In brief remarks Thursday, Powell reiterated his concern that low-income households are among the most vulnerable. Fed research shows that 39% of households making less than $40,000 a year experienced a job loss in March.

“Those taking the brunt of the fallout are those least able to bear it,” Powell said during a Fed-hosted listening session featuring small business owners and community groups from across the country.

NEW YORK, NY - FEBRUARY 26:  San Francisco Federal Reserve President John Williams visits "Opening Bell With Maria Bartiromo" on FOX Business Network at FOX Studios on February 26, 2015 in New York City.  (Photo by Rob Kim/Getty Images)
New York Federal Reserve President John Williams. (Photo by Rob Kim/Getty Images)

Business owners like Boston-based Joanne Chang said sales have been down about 75% to 80% and worries that to keep workers reasonably spaced from one another, she won’t be able to restaff all of the workers that she had to furlough.

“We certainly hope to be able to grow to the point where we need everybody back but realistically with social distancing we don’t think that’s going to be the case,” Chang said.

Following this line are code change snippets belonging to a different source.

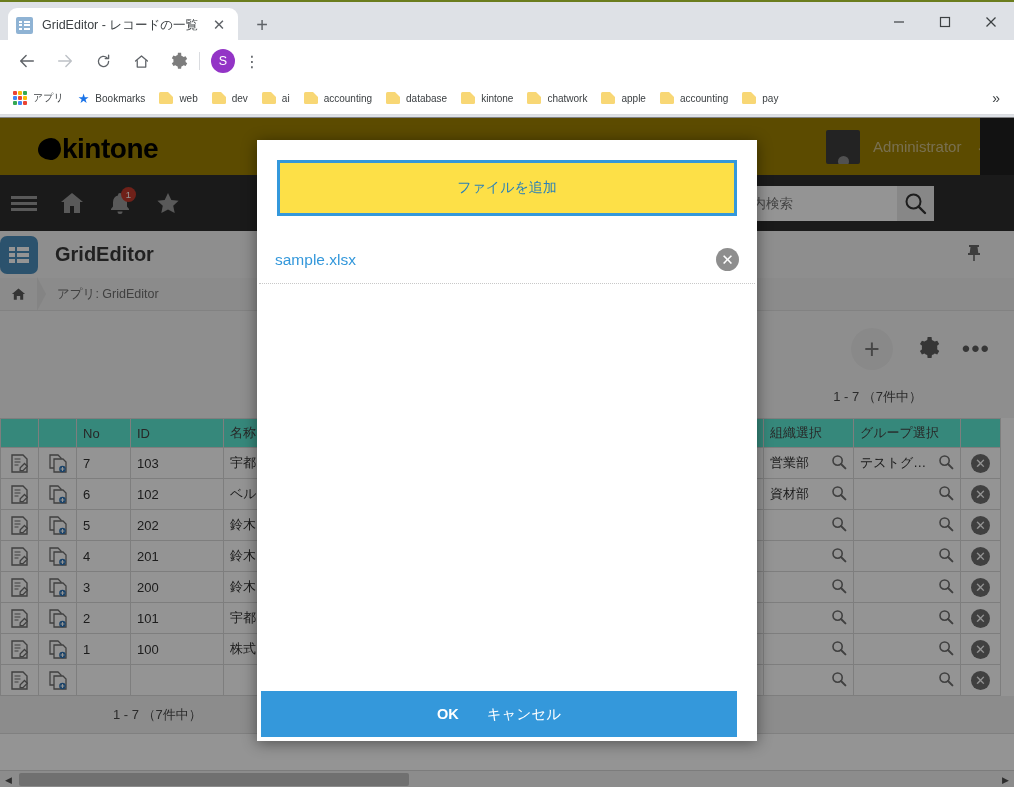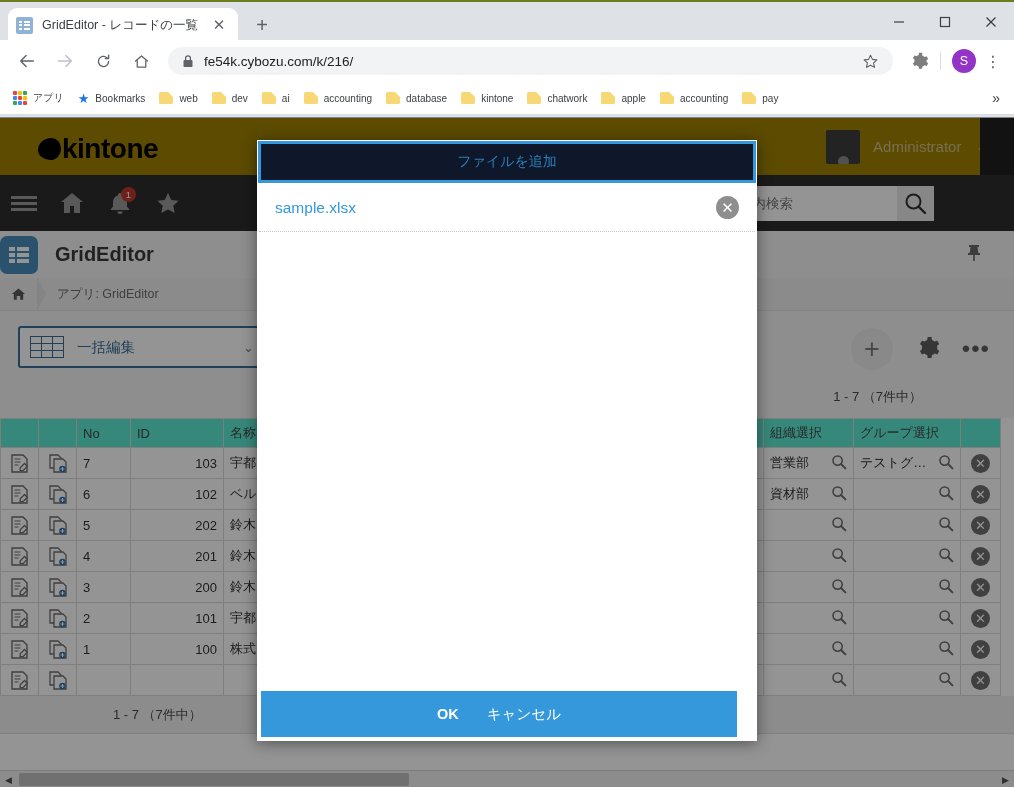"fe54k.cybozu.com/k/216/" div.omnibox { html: <div> <span> <svg> <rect></rect> <path></path> </svg> </span> <span>fe54k.cybozu.com/k/216/</span> <span> <svg> <path></path> </svg> </span> </div> -> none }
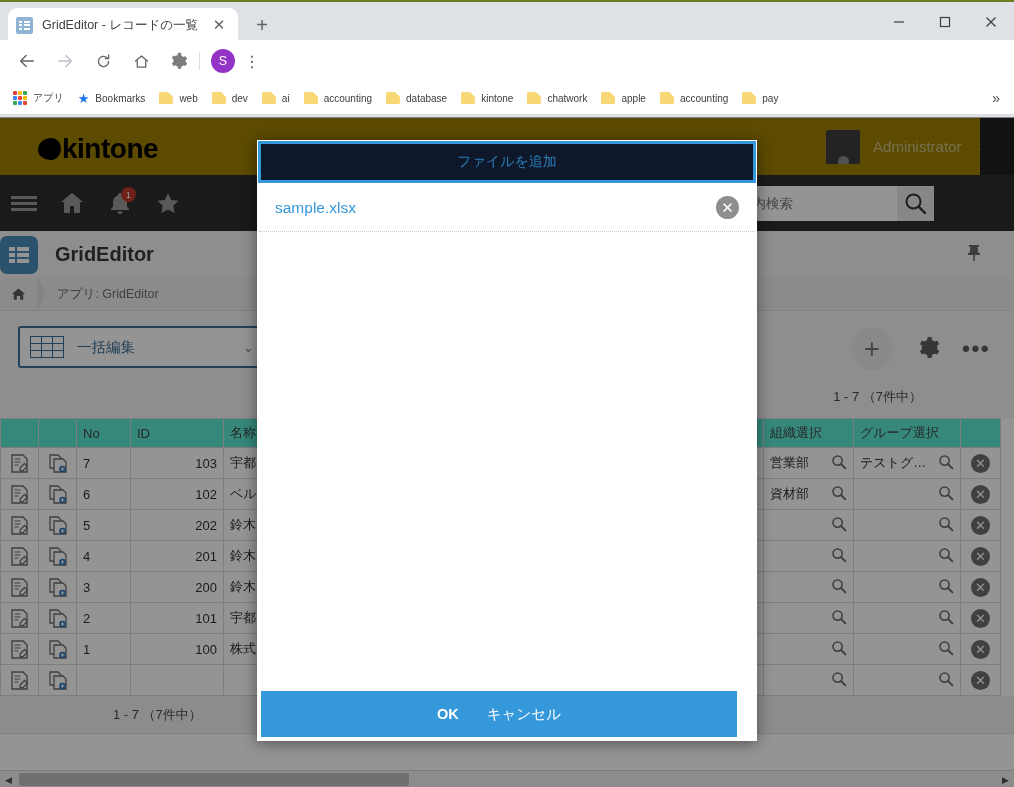"ファイルを追加" .m-addbtn { background: #0f172a -> #fde047; height: 42px -> 56px; margin: 1px -> 20px }
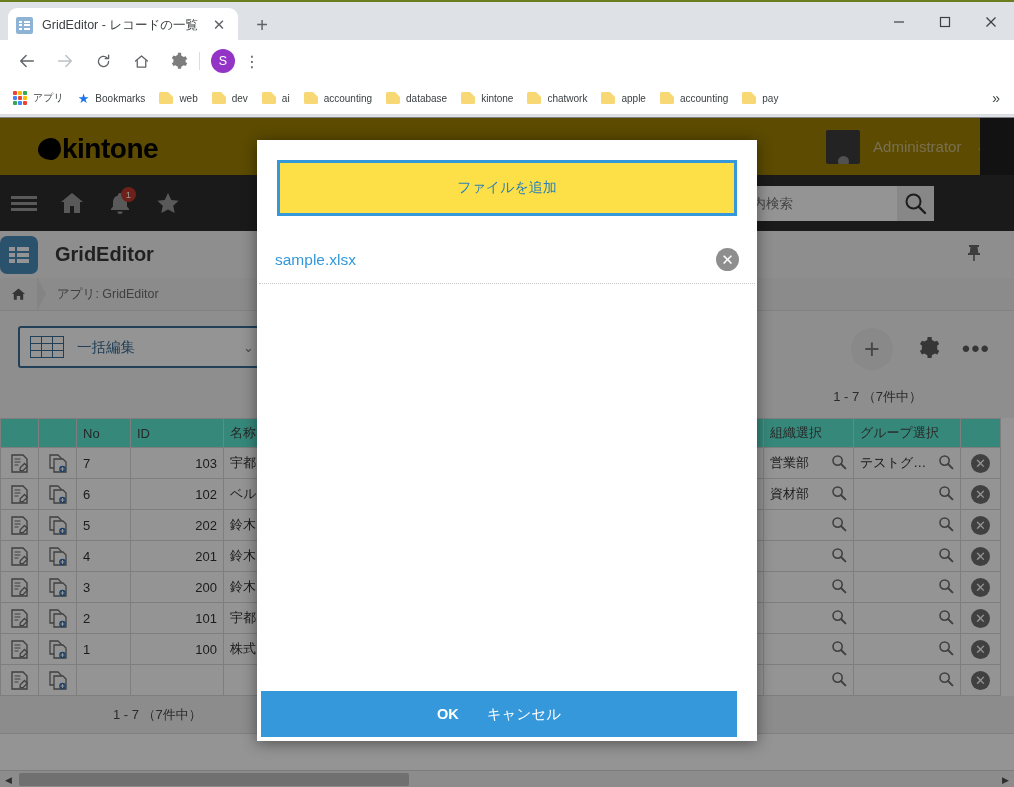"一括編集" div.bulk-select { html: <div> <span></span> <span>一括編集</span> <span>⌄</span> </div> -> none }
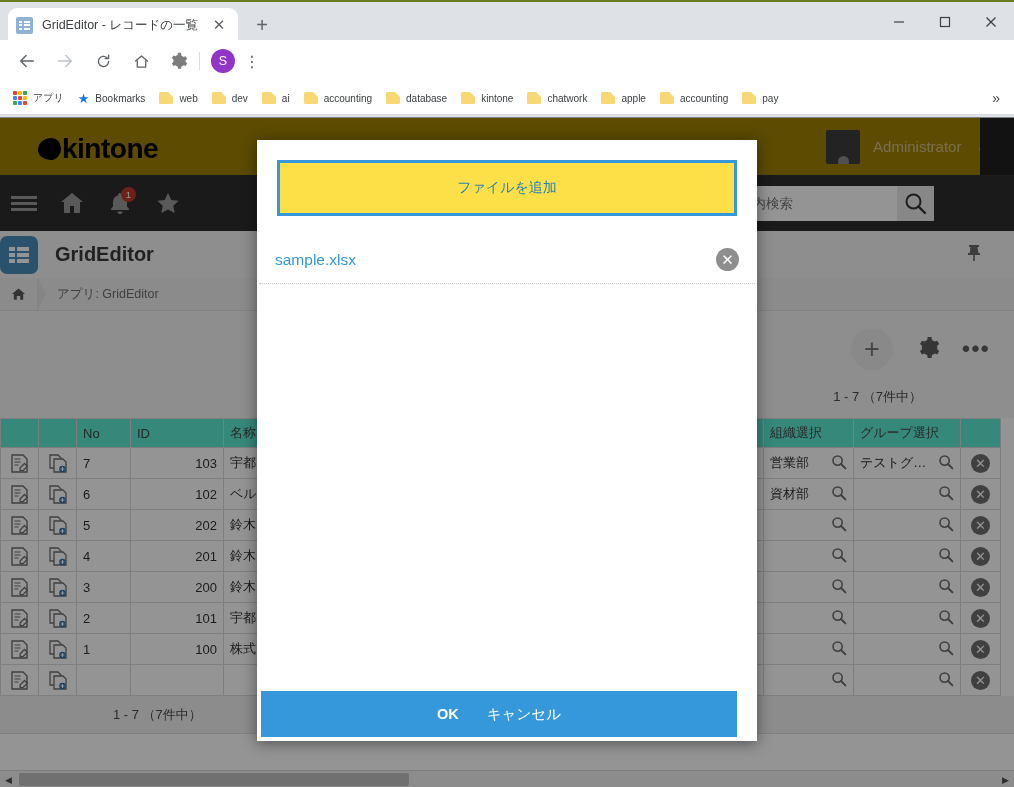"103" td.num { text-align: right -> left }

Fed officials hope that low interest rates, asset purchases, and its nine liquidity facilities will set the U.S. economy up for a fast recovery. But in the absence of a vaccine, the Fed has emphasized that the pace of recovery is extremely uncertain.

The Fed’s next policy-setting will take place June 9 and 10, in which the Fed will offer an updated set of economic projections.

Powell quoted John Kenneth Galbraith on Thursday, joking that “economic forecasting exists to make astrology look respectable."